# reluctant to use electric optics



## ghostman (Dec 11, 2014)

while I think electric optics are very good im kind of reluctant to use them for two reasons

1. The batteries are going to run out eventually, even though I have heard you can keep one on and it will last for a year or two.

2. Is because if an emp hits than the optic is useless. 

any ideas around these problems?


----------



## sideKahr (Oct 15, 2014)

My solution is simple: iron sights. Sorry, that's all I've got.


----------



## csi-tech (Apr 13, 2013)

The Zeiss Solar red dot is about it. You could always opt for tritium like Trijicon. I generally use plain old scopes with cross hairs. I will couple them with a flashlight should the need arise. If the end days come I'll pitch my red dots. The iron sights are all dead on.


----------



## Salt-N-Pepper (Aug 18, 2014)

________________________________________

**JOB A:** Retype the forum thread about electric optics in full, word for word.
**JOB B:** Show each line of the records that contains the string "major", treating uppercase and lowercase letters as different.

________________________________________

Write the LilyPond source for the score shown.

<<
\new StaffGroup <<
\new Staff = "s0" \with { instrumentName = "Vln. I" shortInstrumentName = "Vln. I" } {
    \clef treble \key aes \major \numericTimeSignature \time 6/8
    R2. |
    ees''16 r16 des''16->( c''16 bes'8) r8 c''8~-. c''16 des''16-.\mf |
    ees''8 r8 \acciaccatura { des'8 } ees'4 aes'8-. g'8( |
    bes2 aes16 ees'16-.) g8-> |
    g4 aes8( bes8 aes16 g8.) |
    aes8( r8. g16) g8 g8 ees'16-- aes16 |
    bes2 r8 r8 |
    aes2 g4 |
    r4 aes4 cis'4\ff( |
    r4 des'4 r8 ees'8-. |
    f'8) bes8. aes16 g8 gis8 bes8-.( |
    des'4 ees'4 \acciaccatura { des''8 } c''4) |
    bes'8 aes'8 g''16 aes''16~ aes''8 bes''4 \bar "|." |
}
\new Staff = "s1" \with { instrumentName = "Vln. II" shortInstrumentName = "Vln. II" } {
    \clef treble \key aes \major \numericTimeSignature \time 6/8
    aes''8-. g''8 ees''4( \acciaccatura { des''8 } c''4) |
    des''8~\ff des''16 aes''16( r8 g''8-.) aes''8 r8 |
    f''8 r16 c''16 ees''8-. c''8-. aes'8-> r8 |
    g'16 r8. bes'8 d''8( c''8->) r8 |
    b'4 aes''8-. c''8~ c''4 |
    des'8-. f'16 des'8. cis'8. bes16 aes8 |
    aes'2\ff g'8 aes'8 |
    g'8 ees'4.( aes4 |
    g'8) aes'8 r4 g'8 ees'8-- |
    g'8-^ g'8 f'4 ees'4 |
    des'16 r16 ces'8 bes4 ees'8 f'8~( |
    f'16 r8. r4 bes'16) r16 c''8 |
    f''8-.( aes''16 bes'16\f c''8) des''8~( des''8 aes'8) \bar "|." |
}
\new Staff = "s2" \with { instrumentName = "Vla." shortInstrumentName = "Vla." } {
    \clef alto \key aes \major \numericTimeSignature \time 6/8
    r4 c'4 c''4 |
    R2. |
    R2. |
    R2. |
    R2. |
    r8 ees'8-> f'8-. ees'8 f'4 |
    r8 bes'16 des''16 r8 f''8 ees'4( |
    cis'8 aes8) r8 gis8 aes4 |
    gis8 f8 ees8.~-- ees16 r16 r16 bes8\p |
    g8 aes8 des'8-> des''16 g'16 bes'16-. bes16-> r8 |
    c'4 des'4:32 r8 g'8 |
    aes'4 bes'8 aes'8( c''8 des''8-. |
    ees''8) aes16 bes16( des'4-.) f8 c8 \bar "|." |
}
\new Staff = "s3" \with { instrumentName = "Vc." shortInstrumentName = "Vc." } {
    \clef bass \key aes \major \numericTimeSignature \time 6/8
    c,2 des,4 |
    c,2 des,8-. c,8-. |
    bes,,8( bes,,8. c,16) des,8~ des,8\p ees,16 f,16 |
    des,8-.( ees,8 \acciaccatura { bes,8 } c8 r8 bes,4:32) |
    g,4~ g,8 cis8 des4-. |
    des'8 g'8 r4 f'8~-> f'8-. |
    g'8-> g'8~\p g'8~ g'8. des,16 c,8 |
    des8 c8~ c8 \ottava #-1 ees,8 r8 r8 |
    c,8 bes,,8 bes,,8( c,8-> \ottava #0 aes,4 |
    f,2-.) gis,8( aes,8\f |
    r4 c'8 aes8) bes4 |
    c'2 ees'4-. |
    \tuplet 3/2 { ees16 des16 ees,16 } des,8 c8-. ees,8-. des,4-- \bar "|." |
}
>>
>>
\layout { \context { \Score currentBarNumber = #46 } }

________________________________________

**FULL OUTPUT A:**
# reluctant to use electric optics



## ghostman (Dec 11, 2014)

while I think electric optics are very good im kind of reluctant to use them for two reasons

1. The batteries are going to run out eventually, even though I have heard you can keep one on and it will last for a year or two.

2. Is because if an emp hits than the optic is useless. 

any ideas around these problems?


----------



## sideKahr (Oct 15, 2014)

My solution is simple: iron sights. Sorry, that's all I've got.


----------



## csi-tech (Apr 13, 2013)

The Zeiss Solar red dot is about it. You could always opt for tritium like Trijicon. I generally use plain old scopes with cross hairs. I will couple them with a flashlight should the need arise. If the end days come I'll pitch my red dots. The iron sights are all dead on.


----------



## Salt-N-Pepper (Aug 18, 2014)

**FULL OUTPUT B:**
    \clef treble \key aes \major \numericTimeSignature \time 6/8
    \clef treble \key aes \major \numericTimeSignature \time 6/8
    \clef alto \key aes \major \numericTimeSignature \time 6/8
    \clef bass \key aes \major \numericTimeSignature \time 6/8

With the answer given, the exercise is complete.